The call for Buttigieg to take consumer protection action follows a letter that Markey and Blumenthal sent to all major airlines in May, imploring them to reconsider their refund policies and extend flight credits given to passengers who canceled flights due to the pandemic.

"It shouldn't be up to the airlines to determine when a passenger feels comfortable flying again," Markey told "CBS This Morning" last month. "It should be up to that passenger."

As CBS News previously reported, flyer complaints over refunds skyrocketed last year — from less than 1,600 in 2019 to more than 89,000. Consumer Reports told CBS News in May it has seen a tenfold increase in complaints about flight vouchers since January. 

Seven of the nation's air carriers responded to the May letter through their trade association, Airlines for America, saying the issuing of travel vouchers "was not done with ill intent, but instead underscored the reality that if air carriers had refunded all tickets in the form of cash, many would have been forced to declare bankruptcy."

Airlines for America CEO Nick Calio added, "member airlines offered vouchers and travel credits with terms that were above and beyond government requirements, including for non-refundable tickets or those cancelled by a passenger instead of the carrier. Vouchers had generous initial expiration dates that were later extended, and our member airlines offered other incentives to acknowledge the impact of the global pandemic on its customers, all while also protecting our employees' livelihoods."
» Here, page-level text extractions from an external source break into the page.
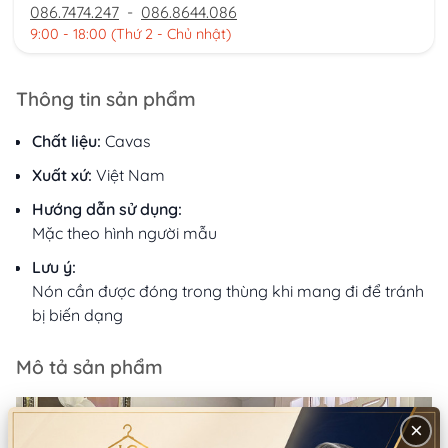
086.7474.247
-
086.8644.086
9:00 - 18:00 (Thứ 2 - Chủ nhật)
Thông tin sản phẩm
Chất liệu:
Cavas
Xuất xứ:
Việt Nam
Hướng dẫn sử dụng:
Mặc theo hình người mẫu
Lưu ý:
Nón cần được đóng trong thùng khi mang đi để tránh
bị biến dạng
Mô tả sản phẩm
×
In their letter, the four lawmakers called the response "inadequate" and "a refusal to voluntarily address this consumer crisis" prompting their request for DOT to intervene. In addition, the lawmakers claim that the DOT is "uniquely empowered to act upon claims of anti-consumer conduct in the transportation industry."

"As the Secretary of Transportation, you have the authority to 'order [an]  air carrier . . . to stop' an 'unfair or deceptive practice or an unfair method of competition in air  transportation or the sale of air transportation' after a hearing if it is in the public interest," they wrote. "We cannot think of an airline business practice that could be more 'unfair' than the industry's behavior on refunds and credits during the pandemic, or a matter more in the 'public interest' than protecting travelers' hard-earned dollars."

As vaccination rates improve and COVID cases fall, many Americans remain concerned they will not be able to use flight credits issued during the pandemic before they are set to expire. Shelly McClaskey told CBS News in May that her family may be out nearly $900 because vouchers for flights her family canceled will expire before they are able to use them. 

"There should be no expiration date for consumer protection," the lawmakers wrote. 

Meanwhile, on Tuesday, United Airlines announced its largest aircraft order ever: 200 Boeing 737 Max jets and 70 Airbus A321neo planes. The airline also announced plans to update the cabin interiors on its entire narrow body fleet by 2026.